### [Work request]
Return the entries that follow exactly, with no images.

### [Source records]
>>

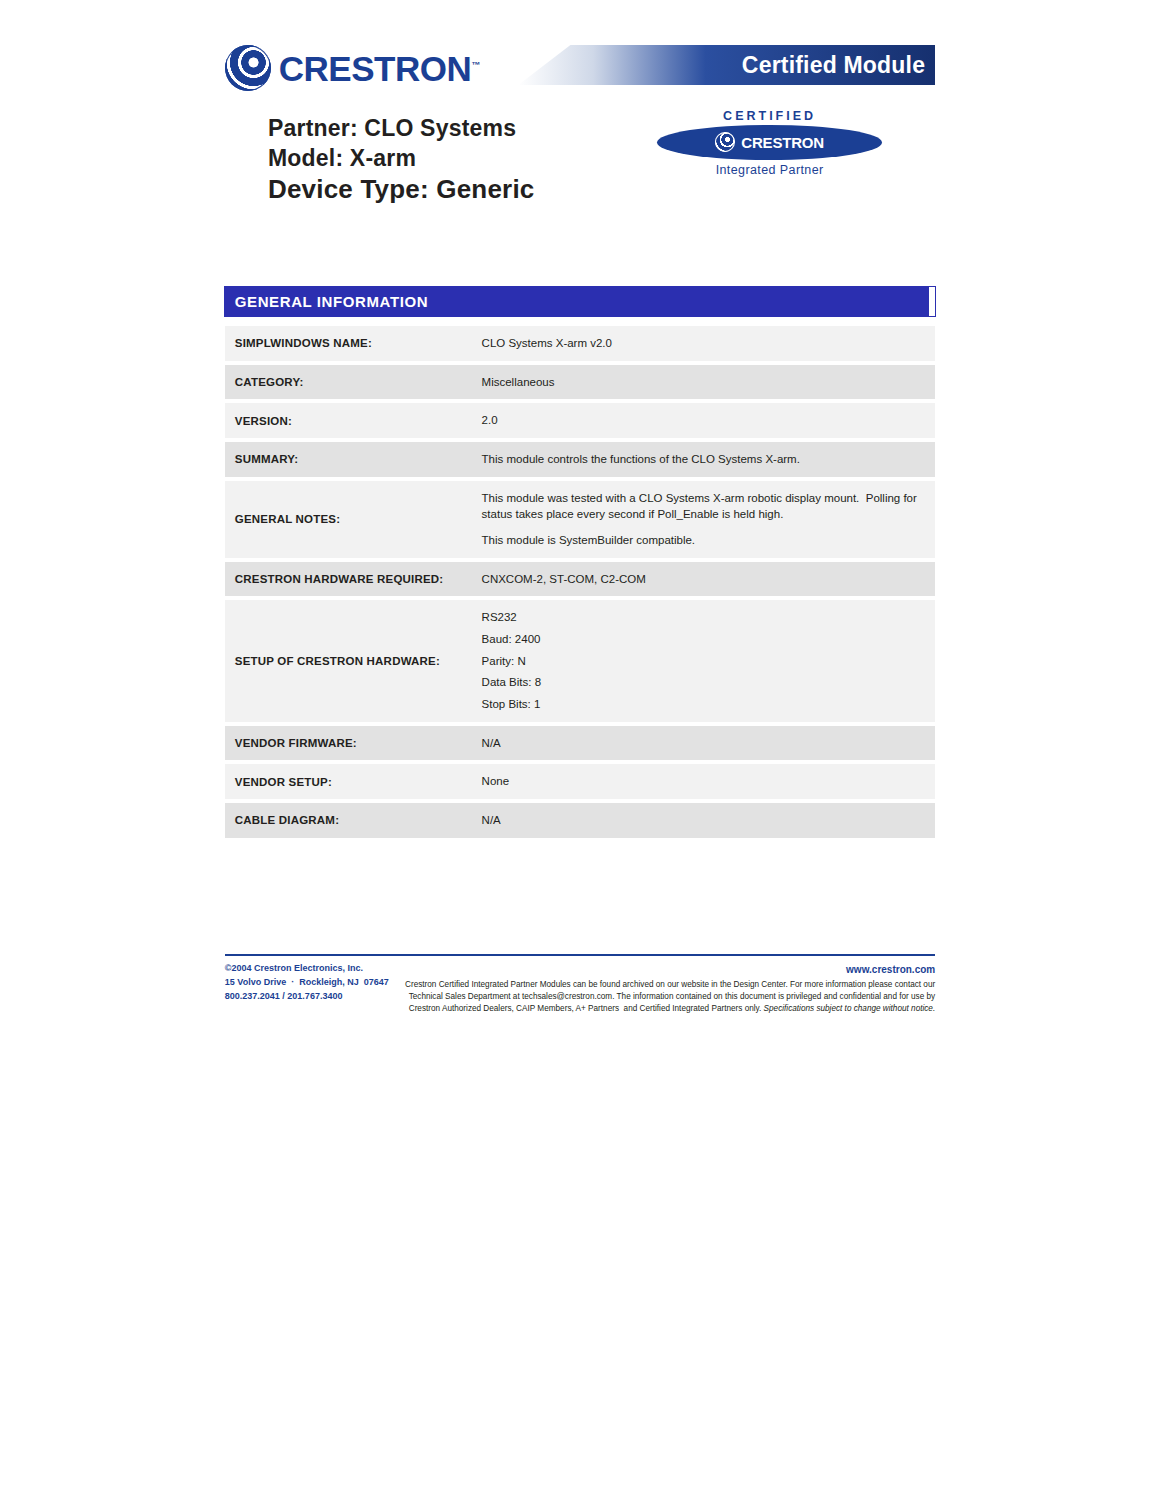CRESTRON™
Certified Module
Partner: CLO Systems
Model: X-arm
Device Type: Generic
CERTIFIED
CRESTRON
Integrated Partner
GENERAL INFORMATION
| SIMPLWINDOWS NAME: | CLO Systems X-arm v2.0 |
| CATEGORY: | Miscellaneous |
| VERSION: | 2.0 |
| SUMMARY: | This module controls the functions of the CLO Systems X-arm. |
| GENERAL NOTES: | This module was tested with a CLO Systems X-arm robotic display mount. Polling for status takes place every second if Poll_Enable is held high. This module is SystemBuilder compatible. |
| CRESTRON HARDWARE REQUIRED: | CNXCOM-2, ST-COM, C2-COM |
| SETUP OF CRESTRON HARDWARE: | RS232 Baud: 2400 Parity: N Data Bits: 8 Stop Bits: 1 |
| VENDOR FIRMWARE: | N/A |
| VENDOR SETUP: | None |
| CABLE DIAGRAM: | N/A |
©2004 Crestron Electronics, Inc.
15 Volvo Drive · Rockleigh, NJ 07647
800.237.2041 / 201.767.3400
www.crestron.com
Crestron Certified Integrated Partner Modules can be found archived on our website in the Design Center. For more information please contact our
Technical Sales Department at techsales@crestron.com. The information contained on this document is privileged and confidential and for use by
Crestron Authorized Dealers, CAIP Members, A+ Partners and Certified Integrated Partners only. Specifications subject to change without notice.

<<

### [Task output]
CRESTRON™
Certified Module
Partner: CLO Systems
Model: X-arm
Device Type: Generic
CERTIFIED
CRESTRON
Integrated Partner
GENERAL INFORMATION
| SIMPLWINDOWS NAME: | CLO Systems X-arm v2.0 |
| CATEGORY: | Miscellaneous |
| VERSION: | 2.0 |
| SUMMARY: | This module controls the functions of the CLO Systems X-arm. |
| GENERAL NOTES: | This module was tested with a CLO Systems X-arm robotic display mount. Polling for status takes place every second if Poll_Enable is held high. This module is SystemBuilder compatible. |
| CRESTRON HARDWARE REQUIRED: | CNXCOM-2, ST-COM, C2-COM |
| SETUP OF CRESTRON HARDWARE: | RS232 Baud: 2400 Parity: N Data Bits: 8 Stop Bits: 1 |
| VENDOR FIRMWARE: | N/A |
| VENDOR SETUP: | None |
| CABLE DIAGRAM: | N/A |
©2004 Crestron Electronics, Inc.
15 Volvo Drive · Rockleigh, NJ 07647
800.237.2041 / 201.767.3400
www.crestron.com
Crestron Certified Integrated Partner Modules can be found archived on our website in the Design Center. For more information please contact our
Technical Sales Department at techsales@crestron.com. The information contained on this document is privileged and confidential and for use by
Crestron Authorized Dealers, CAIP Members, A+ Partners and Certified Integrated Partners only. Specifications subject to change without notice.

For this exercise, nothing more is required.